Monday, August 04, 2003

We made a visit today that I had been dreading--to my aunt in the nursing home. Sue insisted we pay that call, much against my (or anyone else's) better judgement. Aunt Betty was weaker than I had ever seen her--an extremely OLD seventy-five--and meaner than ever. I have a feeling that her last breath will be expelled as a put-down. She USED to be nice--when she had my grandmother to snarl at, that provided her a focus. After Grandma died, Betty started unloading her animosity on anyone within earshot. On sundry occasions, she always took time out of her schedule to criticize my piano-playing, my songwriting, my weight (even 100 pounds ago) or whatever other sensitive spot she could poke at to make us more equally miserable. Today was no exception. Of course it was my obesity--my mere presence had handed her that weapon. Why should I be happy in momentary ignorace of my flaws when it was my duty as a member of this family to be aware of them at all times? The whole purpose of a family is to undermine joy. If one can find transport in, say, music or art or literature, then one needs to be slapped down to earth immediately by a Concerned Relative. Why find absurd delight in a symphony when you can just as easily leave the television on, half-attended to, and be numb? Don't get above yourself, young man--don't forget for a moment that you're from Utica and you're just as hopeless as we are. Doomed! Sit up straight and be bitter like the rest of us!

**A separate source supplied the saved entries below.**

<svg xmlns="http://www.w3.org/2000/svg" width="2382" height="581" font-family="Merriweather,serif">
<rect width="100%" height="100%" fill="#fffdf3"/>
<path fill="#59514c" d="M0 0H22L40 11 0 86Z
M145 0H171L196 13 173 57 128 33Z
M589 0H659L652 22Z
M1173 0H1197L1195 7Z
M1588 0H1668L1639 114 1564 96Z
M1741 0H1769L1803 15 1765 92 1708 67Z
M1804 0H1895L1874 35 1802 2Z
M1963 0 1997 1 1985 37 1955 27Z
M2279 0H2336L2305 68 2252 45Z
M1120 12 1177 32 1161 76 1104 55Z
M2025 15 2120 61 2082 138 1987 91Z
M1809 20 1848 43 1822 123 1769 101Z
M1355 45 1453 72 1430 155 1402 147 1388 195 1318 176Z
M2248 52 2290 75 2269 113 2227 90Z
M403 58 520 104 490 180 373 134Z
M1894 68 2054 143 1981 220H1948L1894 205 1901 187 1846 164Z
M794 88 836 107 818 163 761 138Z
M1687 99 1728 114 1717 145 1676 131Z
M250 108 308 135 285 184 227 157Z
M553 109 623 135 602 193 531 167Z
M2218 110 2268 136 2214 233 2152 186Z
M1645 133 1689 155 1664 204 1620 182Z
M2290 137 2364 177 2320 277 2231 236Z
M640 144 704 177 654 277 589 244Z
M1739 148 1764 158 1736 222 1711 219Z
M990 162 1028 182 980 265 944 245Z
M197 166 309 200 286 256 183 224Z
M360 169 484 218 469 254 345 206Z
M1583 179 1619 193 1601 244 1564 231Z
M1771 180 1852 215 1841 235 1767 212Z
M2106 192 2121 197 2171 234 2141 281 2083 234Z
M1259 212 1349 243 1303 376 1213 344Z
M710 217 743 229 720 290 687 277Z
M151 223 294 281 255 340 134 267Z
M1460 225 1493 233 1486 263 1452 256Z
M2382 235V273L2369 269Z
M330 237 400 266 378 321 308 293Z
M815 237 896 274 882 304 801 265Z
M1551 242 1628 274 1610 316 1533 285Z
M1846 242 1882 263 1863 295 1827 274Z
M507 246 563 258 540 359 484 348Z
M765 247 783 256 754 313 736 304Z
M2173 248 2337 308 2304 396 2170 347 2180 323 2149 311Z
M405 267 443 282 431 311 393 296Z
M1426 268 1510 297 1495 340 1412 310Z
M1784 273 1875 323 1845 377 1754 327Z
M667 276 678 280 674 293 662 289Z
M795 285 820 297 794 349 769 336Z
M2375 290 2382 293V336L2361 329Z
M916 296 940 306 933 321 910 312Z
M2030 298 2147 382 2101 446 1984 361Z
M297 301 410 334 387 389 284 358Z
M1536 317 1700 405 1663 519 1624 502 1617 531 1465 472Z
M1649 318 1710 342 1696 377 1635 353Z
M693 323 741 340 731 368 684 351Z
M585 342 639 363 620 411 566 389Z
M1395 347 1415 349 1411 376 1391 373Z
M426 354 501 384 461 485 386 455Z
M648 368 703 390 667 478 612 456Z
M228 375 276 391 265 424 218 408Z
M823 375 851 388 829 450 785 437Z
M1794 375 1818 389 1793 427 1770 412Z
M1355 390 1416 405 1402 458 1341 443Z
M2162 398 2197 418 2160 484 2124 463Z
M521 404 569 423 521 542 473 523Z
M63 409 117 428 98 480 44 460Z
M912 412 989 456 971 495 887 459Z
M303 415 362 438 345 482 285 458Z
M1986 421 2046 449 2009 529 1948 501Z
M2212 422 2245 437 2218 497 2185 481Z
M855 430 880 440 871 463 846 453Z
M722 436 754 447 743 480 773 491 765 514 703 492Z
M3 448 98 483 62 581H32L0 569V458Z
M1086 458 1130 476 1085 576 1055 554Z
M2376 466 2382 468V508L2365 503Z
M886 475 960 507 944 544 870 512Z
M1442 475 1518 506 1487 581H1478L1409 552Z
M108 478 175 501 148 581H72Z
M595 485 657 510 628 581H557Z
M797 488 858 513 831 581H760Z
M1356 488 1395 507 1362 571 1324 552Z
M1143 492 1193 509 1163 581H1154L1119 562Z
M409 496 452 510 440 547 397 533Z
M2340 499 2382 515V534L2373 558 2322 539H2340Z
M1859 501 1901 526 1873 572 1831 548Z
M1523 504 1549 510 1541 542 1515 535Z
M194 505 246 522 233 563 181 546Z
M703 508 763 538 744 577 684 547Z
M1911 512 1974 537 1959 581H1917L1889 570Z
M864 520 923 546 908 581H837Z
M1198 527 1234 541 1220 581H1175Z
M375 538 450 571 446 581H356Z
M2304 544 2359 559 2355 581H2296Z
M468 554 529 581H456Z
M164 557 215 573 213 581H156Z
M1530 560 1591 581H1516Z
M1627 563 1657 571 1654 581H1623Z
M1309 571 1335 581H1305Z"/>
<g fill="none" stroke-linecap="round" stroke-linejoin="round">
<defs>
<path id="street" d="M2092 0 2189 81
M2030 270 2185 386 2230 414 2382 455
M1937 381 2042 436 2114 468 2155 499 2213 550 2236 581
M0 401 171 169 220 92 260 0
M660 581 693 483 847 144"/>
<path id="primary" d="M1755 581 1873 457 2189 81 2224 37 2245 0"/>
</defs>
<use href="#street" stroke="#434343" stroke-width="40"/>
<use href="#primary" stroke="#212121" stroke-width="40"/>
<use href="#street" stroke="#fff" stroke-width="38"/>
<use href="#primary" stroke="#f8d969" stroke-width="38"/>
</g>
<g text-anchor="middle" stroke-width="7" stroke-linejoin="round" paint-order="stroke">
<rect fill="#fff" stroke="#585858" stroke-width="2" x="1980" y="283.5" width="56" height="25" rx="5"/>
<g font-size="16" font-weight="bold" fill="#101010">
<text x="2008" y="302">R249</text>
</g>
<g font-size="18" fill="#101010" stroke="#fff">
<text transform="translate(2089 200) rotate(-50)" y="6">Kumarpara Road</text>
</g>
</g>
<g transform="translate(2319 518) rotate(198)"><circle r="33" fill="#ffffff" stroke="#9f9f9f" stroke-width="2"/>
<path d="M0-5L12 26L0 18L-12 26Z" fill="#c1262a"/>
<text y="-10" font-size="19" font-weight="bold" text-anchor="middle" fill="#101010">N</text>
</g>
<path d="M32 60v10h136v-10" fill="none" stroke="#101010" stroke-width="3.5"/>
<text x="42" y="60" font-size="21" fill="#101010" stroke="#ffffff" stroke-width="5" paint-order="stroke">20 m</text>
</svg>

I know. You're thinking, "Cut the old broad some slack." Perhaps I should--but if YOU met her, YOU'D hate her, too. And, it's not just her--it's everyone else in my family. (If you don't have anything nice to say, you must be related to me.) Perhaps it is no surprise that I decided my line would stop with me. I know the seeds of dysfunction I carry. I have seen those seeds ripen into my RELATIVES. I will continue to squander them in my (blessedly) childless, deliriously happy marriage.